▶ **What you need to do**: List every line of text read from the data as one numbered list, omitting blank lines and leaving out the pictures.

[Transcribed page text]

%%

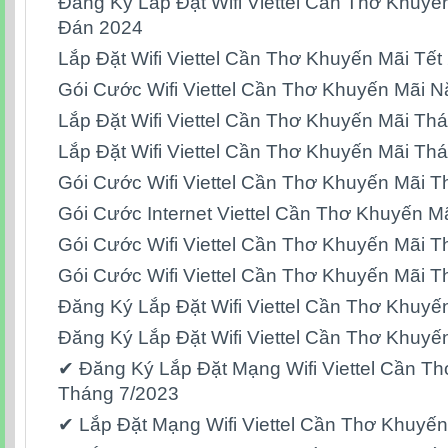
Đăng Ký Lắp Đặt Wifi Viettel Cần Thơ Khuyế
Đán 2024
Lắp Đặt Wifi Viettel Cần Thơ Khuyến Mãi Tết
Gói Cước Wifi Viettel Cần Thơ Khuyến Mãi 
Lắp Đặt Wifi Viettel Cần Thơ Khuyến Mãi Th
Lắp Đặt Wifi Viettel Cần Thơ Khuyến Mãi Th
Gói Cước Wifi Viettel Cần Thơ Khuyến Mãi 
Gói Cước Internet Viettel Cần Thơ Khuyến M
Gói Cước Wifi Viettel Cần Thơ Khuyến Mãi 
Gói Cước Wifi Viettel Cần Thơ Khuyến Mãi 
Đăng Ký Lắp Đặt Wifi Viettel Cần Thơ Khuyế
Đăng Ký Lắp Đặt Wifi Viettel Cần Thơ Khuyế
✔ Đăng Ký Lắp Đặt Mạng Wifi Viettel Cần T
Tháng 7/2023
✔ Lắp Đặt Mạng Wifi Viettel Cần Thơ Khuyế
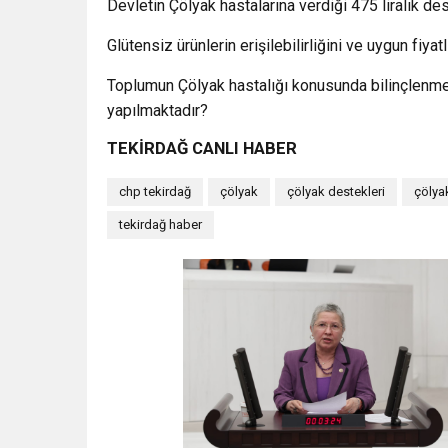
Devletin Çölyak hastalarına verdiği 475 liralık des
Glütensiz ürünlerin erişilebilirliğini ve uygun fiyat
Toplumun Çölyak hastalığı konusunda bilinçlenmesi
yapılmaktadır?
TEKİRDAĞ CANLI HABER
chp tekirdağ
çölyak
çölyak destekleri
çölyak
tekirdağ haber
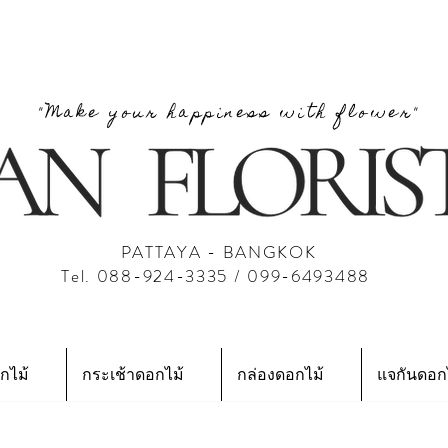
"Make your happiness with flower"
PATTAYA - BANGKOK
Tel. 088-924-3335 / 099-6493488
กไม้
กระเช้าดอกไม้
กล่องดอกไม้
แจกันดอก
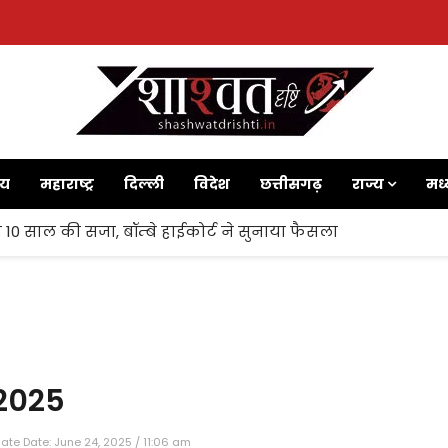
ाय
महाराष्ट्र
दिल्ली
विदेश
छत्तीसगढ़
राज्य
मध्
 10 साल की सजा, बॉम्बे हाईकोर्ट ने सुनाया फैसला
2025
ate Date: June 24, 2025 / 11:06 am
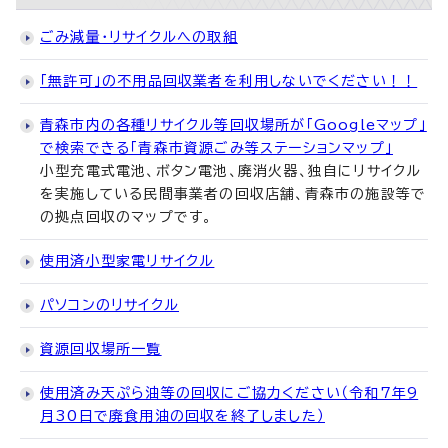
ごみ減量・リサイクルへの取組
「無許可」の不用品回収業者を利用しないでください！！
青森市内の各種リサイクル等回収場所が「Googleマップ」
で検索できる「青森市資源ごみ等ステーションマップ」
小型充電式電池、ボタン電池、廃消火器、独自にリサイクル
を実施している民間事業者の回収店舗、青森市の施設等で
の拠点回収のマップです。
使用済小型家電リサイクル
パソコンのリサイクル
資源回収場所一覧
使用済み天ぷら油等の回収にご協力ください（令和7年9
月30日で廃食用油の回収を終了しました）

%%

▶ **Output for this exercise**:
1. Đăng Ký Lắp Đặt Wifi Viettel Cần Thơ Khuyế
2. Đán 2024
3. Lắp Đặt Wifi Viettel Cần Thơ Khuyến Mãi Tết
4. Gói Cước Wifi Viettel Cần Thơ Khuyến Mãi 
5. Lắp Đặt Wifi Viettel Cần Thơ Khuyến Mãi Th
6. Lắp Đặt Wifi Viettel Cần Thơ Khuyến Mãi Th
7. Gói Cước Wifi Viettel Cần Thơ Khuyến Mãi 
8. Gói Cước Internet Viettel Cần Thơ Khuyến M
9. Gói Cước Wifi Viettel Cần Thơ Khuyến Mãi 
10. Gói Cước Wifi Viettel Cần Thơ Khuyến Mãi 
11. Đăng Ký Lắp Đặt Wifi Viettel Cần Thơ Khuyế
12. Đăng Ký Lắp Đặt Wifi Viettel Cần Thơ Khuyế
13. ✔ Đăng Ký Lắp Đặt Mạng Wifi Viettel Cần T
14. Tháng 7/2023
15. ✔ Lắp Đặt Mạng Wifi Viettel Cần Thơ Khuyế
16. Devletin Çölyak hastalarına verdiği 475 liralık des
17. Glütensiz ürünlerin erişilebilirliğini ve uygun fiyat
18. Toplumun Çölyak hastalığı konusunda bilinçlenmesi
19. yapılmaktadır?
20. TEKİRDAĞ CANLI HABER
21. chp tekirdağ
22. çölyak
23. çölyak destekleri
24. çölyak
25. tekirdağ haber
26. "Make your happiness with flower"
27. PATTAYA - BANGKOK
28. Tel. 088-924-3335 / 099-6493488
29. กไม้
30. กระเช้าดอกไม้
31. กล่องดอกไม้
32. แจกันดอก
33. ाय
34. महाराष्ट्र
35. दिल्ली
36. विदेश
37. छत्तीसगढ़
38. राज्य
39. मध्
40.  10 साल की सजा, बॉम्बे हाईकोर्ट ने सुनाया फैसला
41. 2025
42. ate Date: June 24, 2025 / 11:06 am
43. ごみ減量・リサイクルへの取組
44. 「無許可」の不用品回収業者を利用しないでください！！
45. 青森市内の各種リサイクル等回収場所が「Googleマップ」
46. で検索できる「青森市資源ごみ等ステーションマップ」
47. 小型充電式電池、ボタン電池、廃消火器、独自にリサイクル
48. を実施している民間事業者の回収店舗、青森市の施設等で
49. の拠点回収のマップです。
50. 使用済小型家電リサイクル
51. パソコンのリサイクル
52. 資源回収場所一覧
53. 使用済み天ぷら油等の回収にご協力ください（令和7年9
54. 月30日で廃食用油の回収を終了しました）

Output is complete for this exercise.